Return a copy of sample with idx changed.

Returns the original sample if idx is the same.

PARAMETER DESCRIPTION
idx

New value for idx.

TYPE: IndexT

RETURNS DESCRIPTION
Sample

A copy of the sample with idx changed.

TYPE: Self

Source code in src/pydvl/valuation/types.py
def with_idx(self, idx: IndexT) -> Self:
    """Return a copy of sample with idx changed.

    Returns the original sample if idx is the same.

    Args:
        idx: New value for idx.

    Returns:
        Sample: A copy of the sample with idx changed.
    """
    if self.idx == idx:
        return self

    return replace(self, idx=idx)

with_idx_in_subset

with_idx_in_subset() -> Self

Return a copy of sample with idx added to the subset.

Returns the original sample if idx was already part of the subset.

RETURNS DESCRIPTION
Sample

A copy of the sample with idx added to the subset.

TYPE: Self

RAISES DESCRIPTION
ValueError

If idx is None.

Source code in src/pydvl/valuation/types.py
def with_idx_in_subset(self) -> Self:
    """Return a copy of sample with idx added to the subset.

    Returns the original sample if idx was already part of the subset.

    Returns:
        Sample: A copy of the sample with idx added to the subset.

    Raises:
        ValueError: If idx is None.
    """
    if self.idx in self.subset:
        return self

    if self.idx is None:
        raise ValueError("Cannot add idx to subset if idx is None.")

------------------------------------------------------------

_Task item 1_
Decide whether each statement agrees with the documentation excerpt: (a) with_idx returns the original sample when idx is unchanged; (b) with_idx_in_subset accepts an idx parameter; (c) with_idx_in_subset raises a ValueError when idx is None. Answer yes or no for each, quoting the deciding words of the excerpt.
The documentation excerpt and the records come from unrelated sources.

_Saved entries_
------------------------------------------------------------

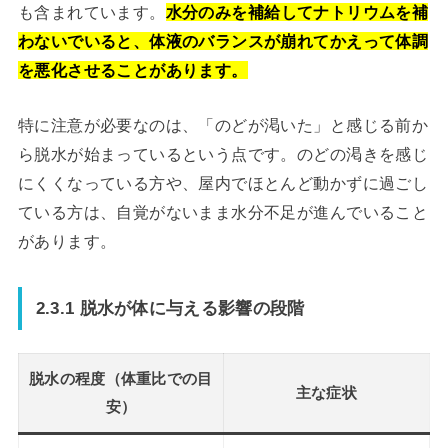
も含まれています。
水分のみを補給してナトリウムを補
わないでいると、体液のバランスが崩れてかえって体調
を悪化させることがあります。
特に注意が必要なのは、「のどが渇いた」と感じる前か
ら脱水が始まっているという点です。のどの渇きを感じ
にくくなっている方や、屋内でほとんど動かずに過ごし
ている方は、自覚がないまま水分不足が進んでいること
があります。
2.3.1 脱水が体に与える影響の段階
脱水の程度（体重比での目
主な症状
安）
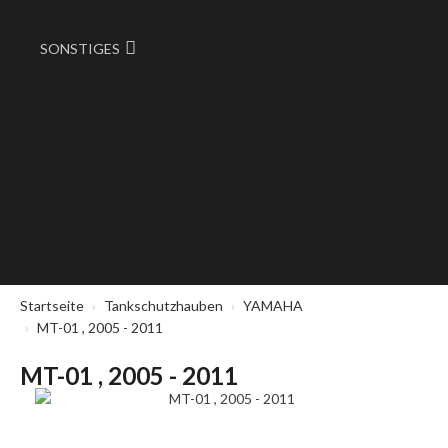
SONSTIGES
Startseite
Tankschutzhauben
YAMAHA
MT-01 , 2005 - 2011
MT-01 , 2005 - 2011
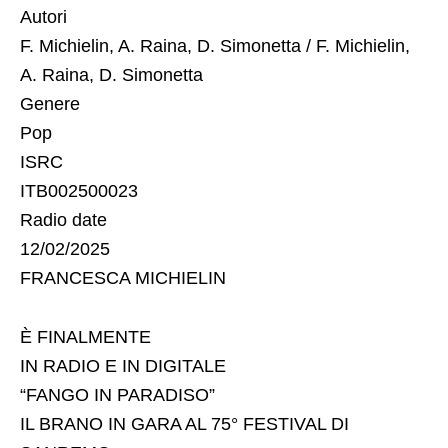
Autori
F. Michielin, A. Raina, D. Simonetta / F. Michielin,
A. Raina, D. Simonetta
Genere
Pop
ISRC
ITB002500023
Radio date
12/02/2025
FRANCESCA MICHIELIN
È FINALMENTE
IN RADIO E IN DIGITALE
“FANGO IN PARADISO”
IL BRANO IN GARA AL 75° FESTIVAL DI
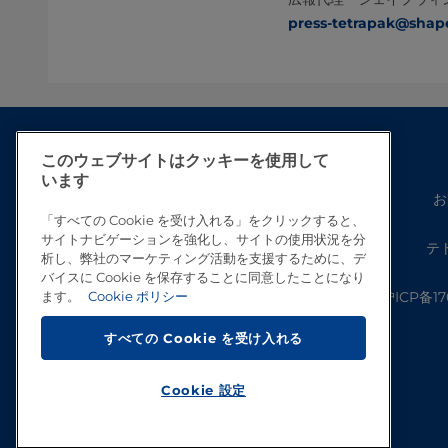
press-tetrapak@shape
このウェブサイトはクッキーを使用して
います
お
「すべての Cookie を受け入れる」をクリックすると、
サイトナビゲーションを強化し、サイトの使用状況を分
テ
析し、弊社のマーケティング活動を支援するために、デ
バイスに Cookie を保存することに同意したことになり
沪ICP备17
ます。
Cookie ポリシー
すべての Cookie を受け入れる
Cookie 設定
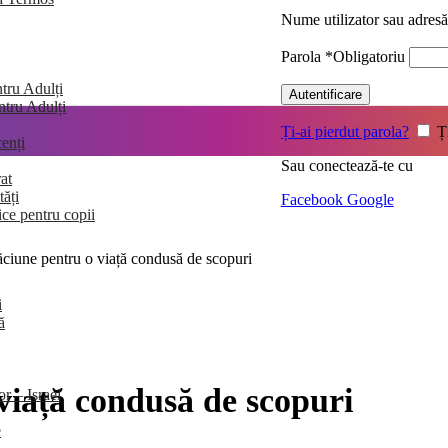
Nume utilizator sau adres
Parola
*
Obligatoriu
tru Adulți
Autentificare
entru Adulți
Ți-ai pierdut parola?
Ț
enți
Sau conectează-te cu
at
tăți
Facebook
Google
ice pentru copii
ăciune pentru o viață condusă de scopuri
i
ă
viață condusă de scopuri
or – Israel
e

------------------------------------------------------------

_Task item 2_
Return every line of the records that contains the string "Raina", matching case exactly.

_Task result 1_
(a) Yes: "Returns the original sample if idx is the same."
(b) No: "with_idx_in_subset() -> Self"
(c) Yes: "ValueError: If idx is None."

_Task result 2_
F. Michielin, A. Raina, D. Simonetta / F. Michielin,
A. Raina, D. Simonetta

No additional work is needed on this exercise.